UN PEU DE HASARD, une bonne dose d'intuition et surtout beaucoup de travail, d'efforts et d'acharnement : en 1974, lors d'un congrès international qui se tenait en Floride, tout le monde avait ri de Harald zur Hausen, un chercheur allemand qui prétendait que le virus de l'herpès n'était pas la cause des cancers du col. Aujourd'hui, c'est à son tour d'arborer un large sourire en recevant le prix Nobel de médecine.
Harald zur Hausen a démarré ses recherches sur l'étiologie des cancers du col de l'utérus au début des années 1970, à l'université d'Erlangen-Nuremberg. Selon l'hypothèse alors largement admise, ce type de cancer était sans aucun doute sexuellement transmissible, causé par le virus de l'herpès. Harald zur Hausen avait un doute. Il avait l'intuition que le papillomavirus devait jouer une rôle dans le développement de ces lésions tumorales.

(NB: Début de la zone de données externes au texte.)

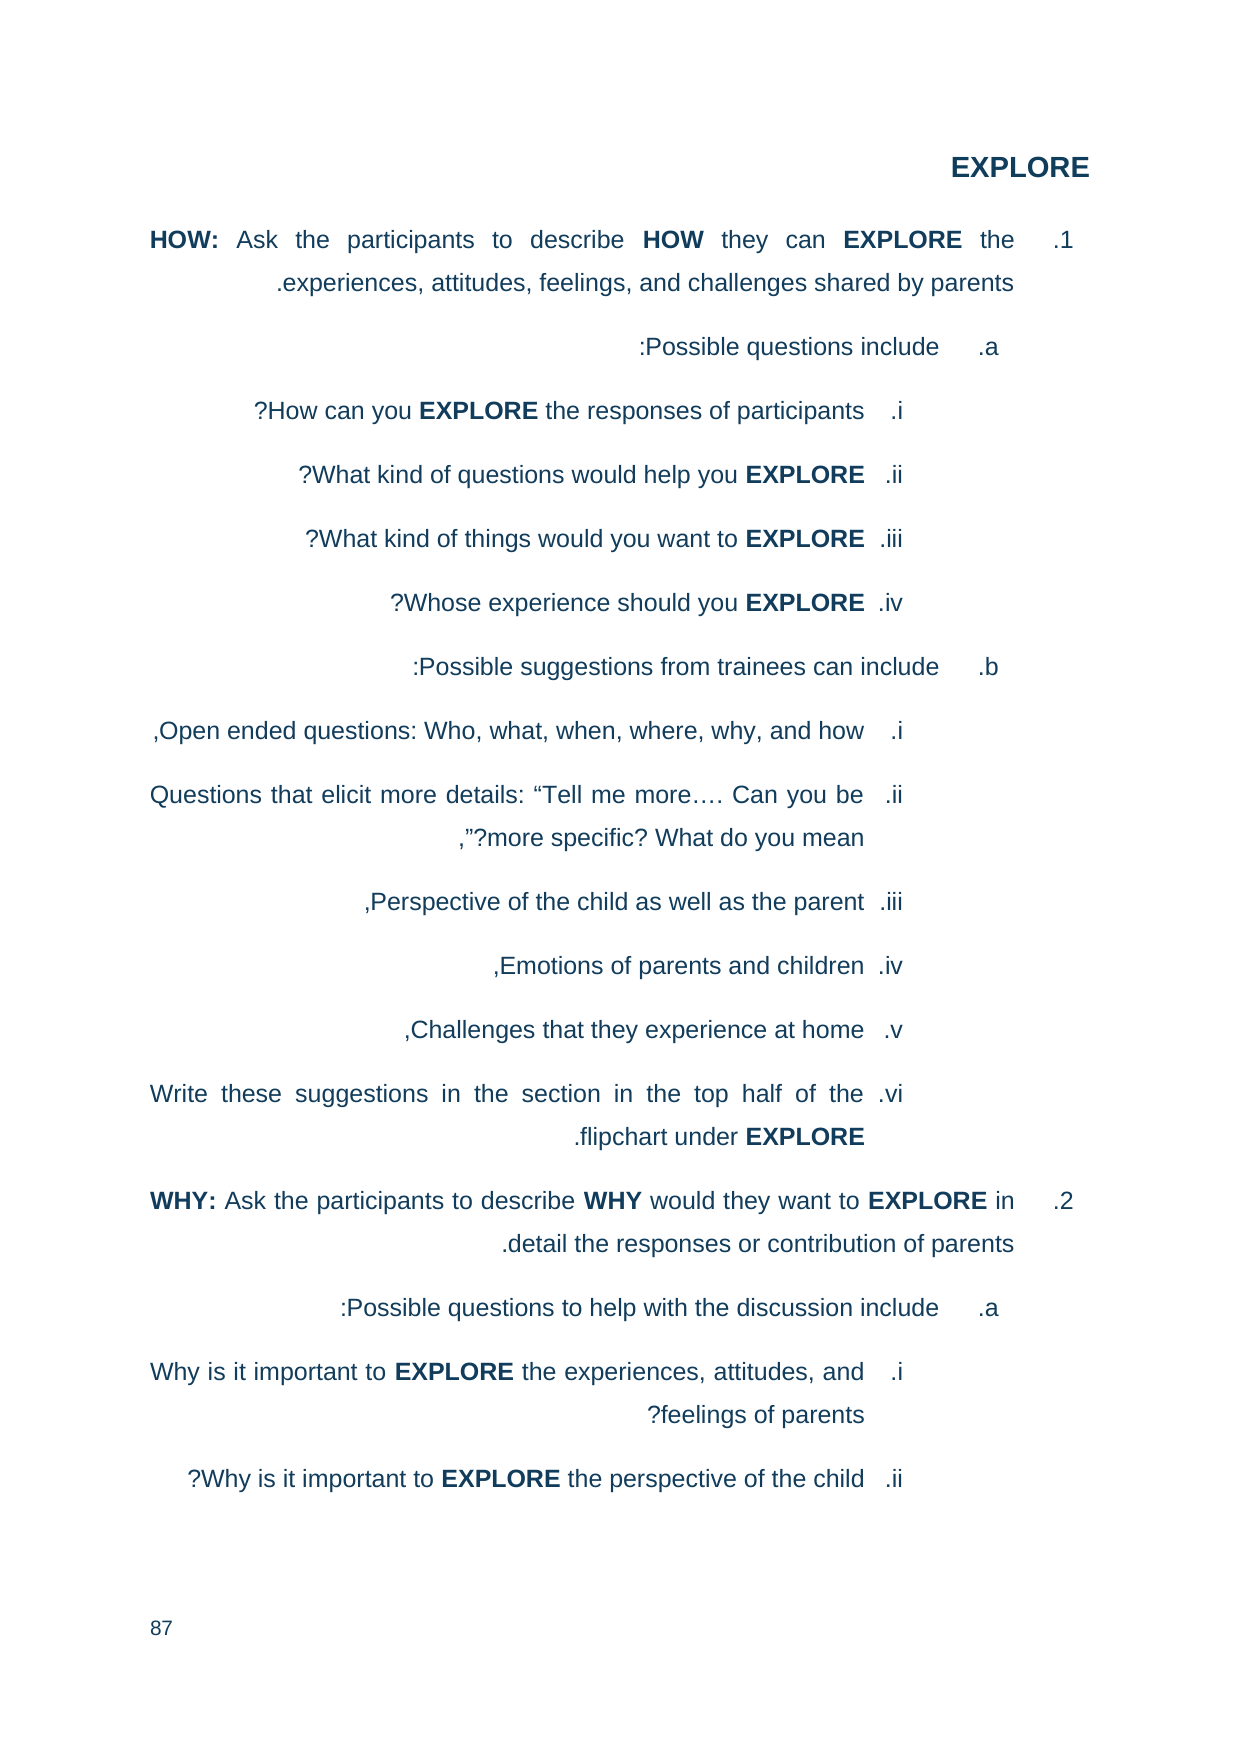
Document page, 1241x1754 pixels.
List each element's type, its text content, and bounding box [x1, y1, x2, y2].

list Possible suggestions from trainees can include: [150, 652, 978, 681]
list Possible questions include: [150, 332, 978, 361]
list Perspective of the child as well as the parent, [150, 887, 903, 916]
list How can you EXPLORE the responses of participants? [150, 396, 903, 425]
subtitle EXPLORE [150, 150, 1090, 183]
list Questions that elicit more details: “Tell me more…. Can you be more specific? What do you mean?”, [150, 780, 903, 852]
list Emotions of parents and children, [150, 951, 903, 980]
list Challenges that they experience at home, [150, 1015, 903, 1044]
list Why is it important to EXPLORE the perspective of the child? [150, 1464, 903, 1493]
list Open ended questions: Who, what, when, where, why, and how, [150, 716, 903, 745]
list HOW: Ask the participants to describe HOW they can EXPLORE the experiences, attitudes, feelings, and challenges shared by parents. [150, 225, 1053, 297]
list What kind of questions would help you EXPLORE? [150, 460, 903, 489]
list What kind of things would you want to EXPLORE? [150, 524, 903, 553]
list WHY: Ask the participants to describe WHY would they want to EXPLORE in detail the responses or contribution of parents. [150, 1186, 1053, 1258]
list Whose experience should you EXPLORE? [150, 588, 903, 617]
list Why is it important to EXPLORE the experiences, attitudes, and feelings of parents? [150, 1357, 903, 1429]
list Possible questions to help with the discussion include: [150, 1293, 978, 1322]
list Write these suggestions in the section in the top half of the flipchart under EXPLORE. [150, 1079, 903, 1151]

Mais, à l'époque, détecter la présence du papillomavirus dans des échantillons de cellules tumorales n'était pas une mince affaire : les techniques permettant d'isoler le virus à partir d'un échantillon de tissu contaminé n'étaient vraiment pas très performantes et personne ne savait comment le cultiver in vitro.
Des sondes.
Harald zur Hausen et son équipe sont malgré tout parvenus à obtenir le matériel génétique d'une souche virale associé aux verrues plantaires. Ils ont utilisé cet ADN pour fabriquer des sondes et rechercher la présence du virus dans des biopsies de cancers du col, par hybridation. Résultat des courses : rien. Les sondes ne s'hybridaient sur aucune des biopsies testées. Seulement, ces sondes ne reconnaissaient pas non plus les virus présents dans les verrues cutanées… Certains auraient renoncé, mais pas zur Hausen : le chercheur a réalisé qu'il n'existait pas un seul papillomavirus, mais toute une famille de virus apparentés, similaires mais différents. Les sondes dont il disposait reconnaissaient un virus, mais pas le bon.

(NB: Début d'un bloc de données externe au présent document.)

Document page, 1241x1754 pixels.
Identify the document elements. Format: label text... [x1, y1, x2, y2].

Les choses ont progressé à partir de 1974, lorsque son équipe est parvenue à isoler de nouvelles souches de papillomavirus, en particulier la souche HPV11. Si ce virus ne semblait pas être directement associé au cancer du col, la séquence de son matériel génétique ressemblait beaucoup à celle d'un virus présent dans les biopsies tumorales. Le chercheur s'approchait du but.

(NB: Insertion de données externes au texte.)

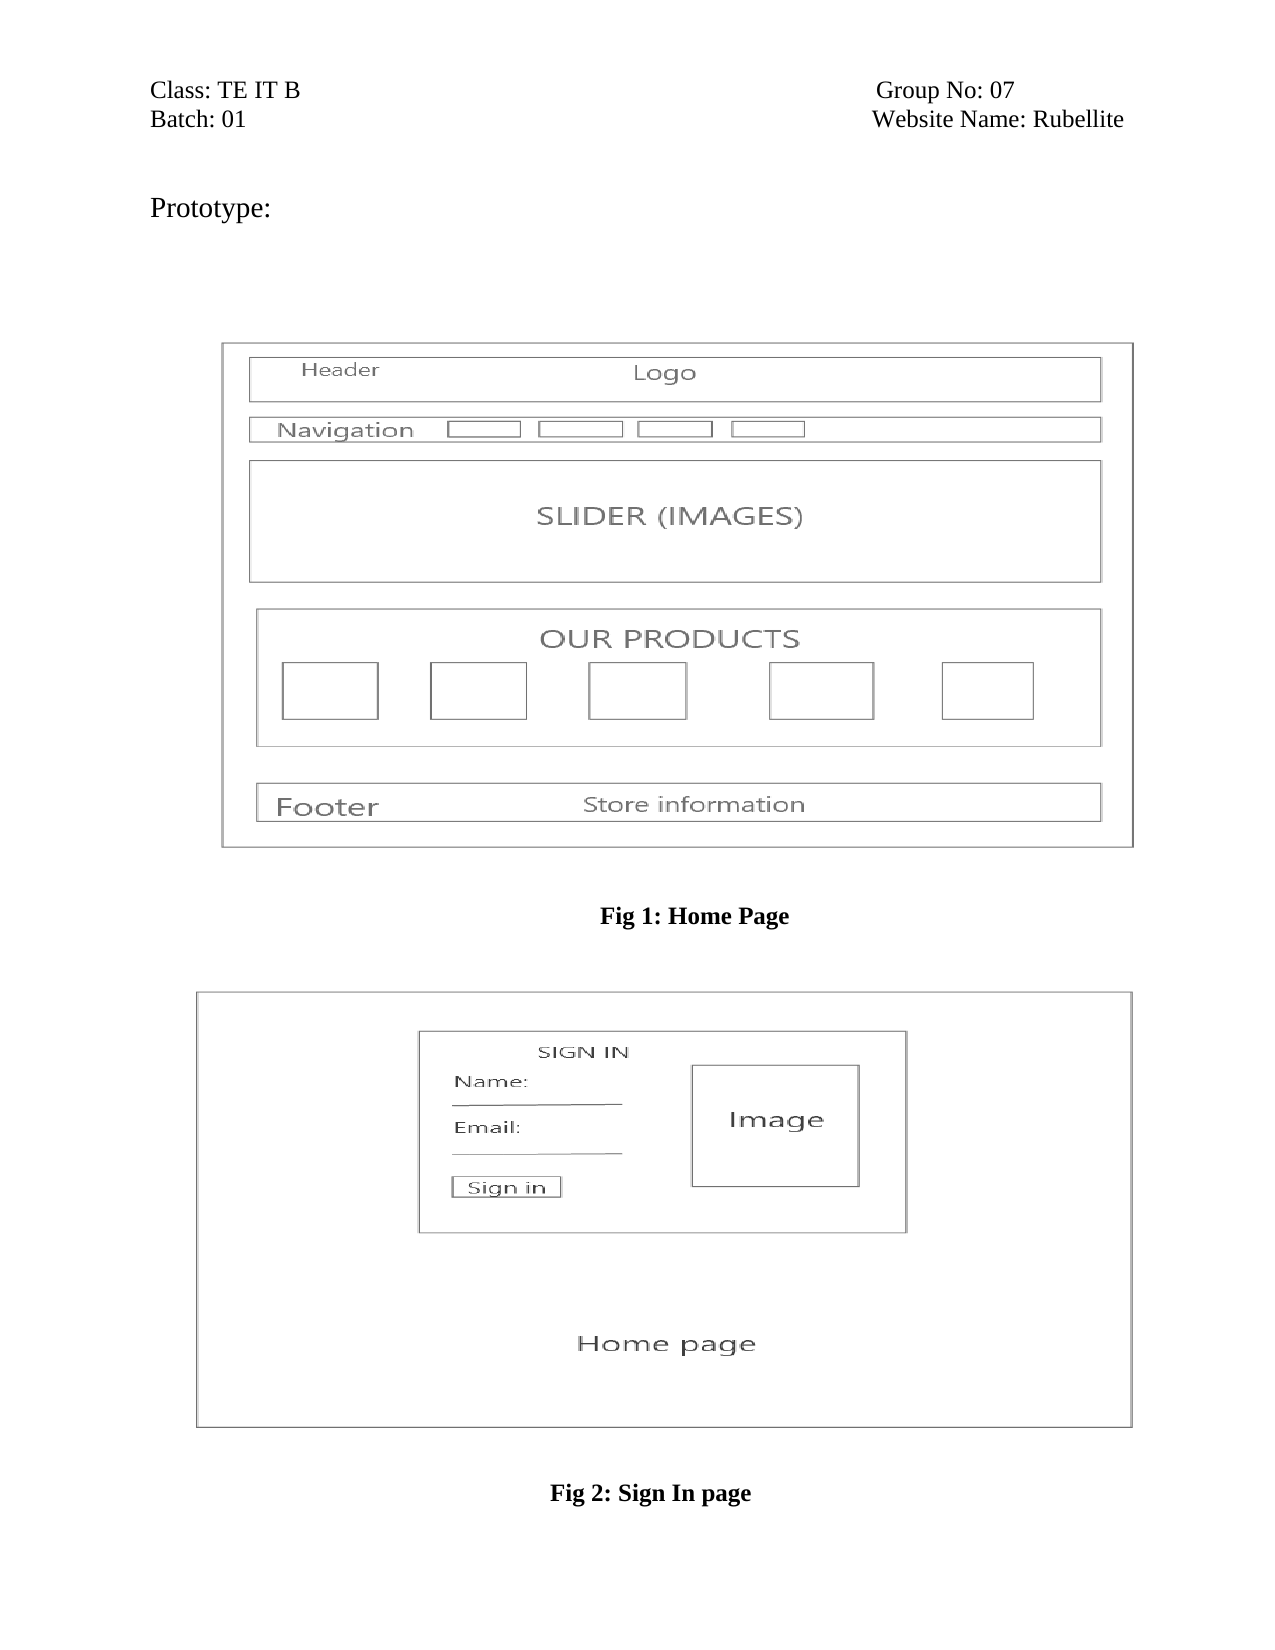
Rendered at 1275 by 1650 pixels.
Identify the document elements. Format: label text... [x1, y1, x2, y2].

text Prototype: [150, 190, 1125, 223]
text Fig 2: Sign In page [150, 1479, 1125, 1507]
picture [150, 958, 1200, 1479]
text Fig 1: Home Page [525, 902, 1125, 930]
picture [150, 281, 1204, 902]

Et puis, en 1983 et 1984, l'équipe a enfin mis la main sur les virus qui allaient permettre de convaincre la communauté scientifique : les souches HPV16 et HPV18, des papillomavirus respectivement détectés dans 50 % et de 17 à 20 % des cancers du col.
La cause était entendue : il existait une association plus que significative entre les infections à papillomavirus et la survenue des cancer du col.